It was early 2011 when I first read Sarah Mei’s “Gender is a Text Field” pull request. While I thought this post-structuralist idea was an interesting differentiator for the budding open source social network Diaspora, I wondered if it was overkill. Was skipping the gender field or lying about your gender really that hard? As a straight white Protestant male, my perception of gender was pretty simple and I don’t think I really understood the issue.
Over the years as this post stewed in my brain. I would revisit the post every couple years because it always stood out as a bold design decision. Slowly the article chipped away at some of my preconceived notions. Eventually I came around to the idea that making people choose their private parts or identity in a <select>
box is pretty fucked up.
Not only is demanding to know someone’s gender an unnecessary invasion of privacy, the assumptions and implications we make based on information about your private parts are pretty fucked up as well. Have a penis? You like SPORTS. Have a vagina? Babies, lipstick, makeup, hair! Have a penis? You can be CEO! Have a vagina? Expect to earn 77¢ on the dollar. Womp womp.

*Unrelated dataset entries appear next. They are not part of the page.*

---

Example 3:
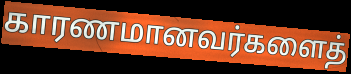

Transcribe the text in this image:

காரணமானவர்களைத்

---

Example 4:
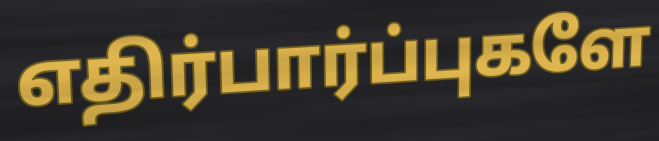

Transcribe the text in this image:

எதிர்பார்ப்புகளே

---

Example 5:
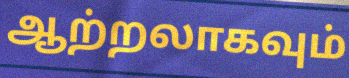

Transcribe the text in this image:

ஆற்றலாகவும்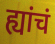
ह्यांचंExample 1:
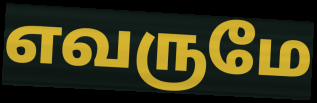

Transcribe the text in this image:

எவருமே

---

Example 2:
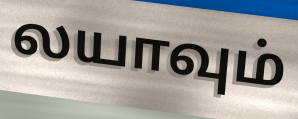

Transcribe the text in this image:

லயாவும்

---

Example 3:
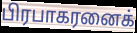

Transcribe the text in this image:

பிரபாகரனைக்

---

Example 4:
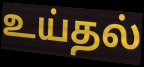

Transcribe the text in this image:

உய்தல்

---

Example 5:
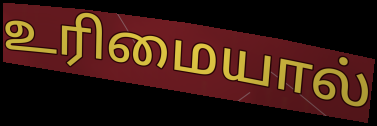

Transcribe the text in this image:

உரிமையால்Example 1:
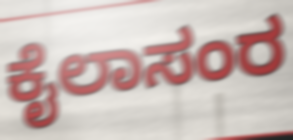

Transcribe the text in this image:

ಕೈಲಾಸಂರ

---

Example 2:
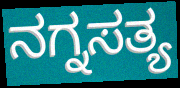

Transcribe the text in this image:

ನಗ್ನಸತ್ಯ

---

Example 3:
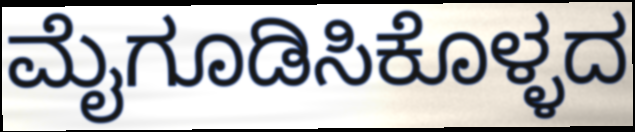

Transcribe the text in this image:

ಮೈಗೂಡಿಸಿಕೊಳ್ಳದ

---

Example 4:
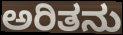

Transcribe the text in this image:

ಅರಿತನು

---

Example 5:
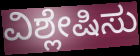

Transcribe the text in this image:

ವಿಶ್ಲೇಷಿಸುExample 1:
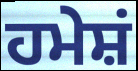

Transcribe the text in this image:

ਹਮੇਸ਼ਂ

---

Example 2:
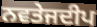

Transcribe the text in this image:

ਨਵਤੇਜਦੀਪ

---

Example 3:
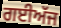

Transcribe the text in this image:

ਗਈਅੱਜ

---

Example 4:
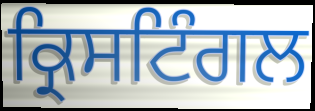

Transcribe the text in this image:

ਕ੍ਰਿਸਟਿੰਗਲ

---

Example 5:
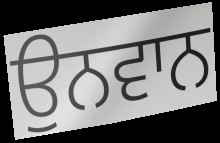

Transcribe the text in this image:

ਉਨਵਾਨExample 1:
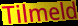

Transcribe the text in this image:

Tilmeld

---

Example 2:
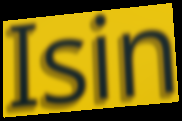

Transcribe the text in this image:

Isin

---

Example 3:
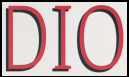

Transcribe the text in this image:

DIO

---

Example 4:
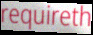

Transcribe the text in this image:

requireth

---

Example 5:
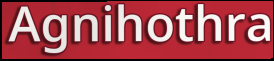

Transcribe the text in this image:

Agnihothra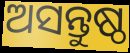
ଅସନ୍ତୁଷ୍ଠ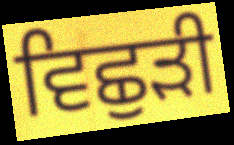
ਵਿਛੁੜੀ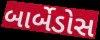
બાર્બેડોસ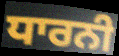
ਧਾਰਨੀ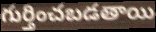
గుర్తించబడతాయిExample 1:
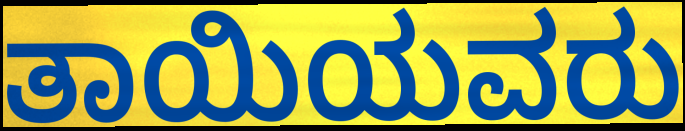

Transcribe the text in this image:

ತಾಯಿಯವರು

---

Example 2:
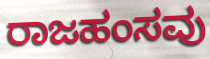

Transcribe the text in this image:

ರಾಜಹಂಸವು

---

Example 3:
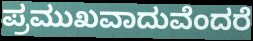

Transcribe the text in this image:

ಪ್ರಮುಖವಾದುವೆಂದರೆ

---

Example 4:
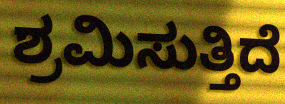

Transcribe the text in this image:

ಶ್ರಮಿಸುತ್ತಿದೆ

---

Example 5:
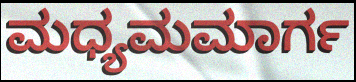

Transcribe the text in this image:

Just last week I saw this come across my Twitter feed about Pandora’s gender-based ad targeting…
When I changed my gender in Pandora from to male, it immediately went from showing me leg-shaving ads to business cards and tech jobs 😶 https://t.co/V1DA2RLDmX
— Sasha Laundy (@SashaLaundy) August 9, 2017
Realizing how inexact and potentially harmful binary gender roles can be it made sense to deprecate them in my brain. Maybe we need more than two buckets to put all of humanity in? Maybe we all exist on and traverse a spectrum of cultural gender stereotypes? Or (more likely) unless individuals plan on smushing private parts it shouldn’t really matter… especially on a website.
I don’t know Sarah Mei but I want to say thanks. I think it’s neat that blogging and humbly sharing ideas can over time influence someone’s perception on important issues.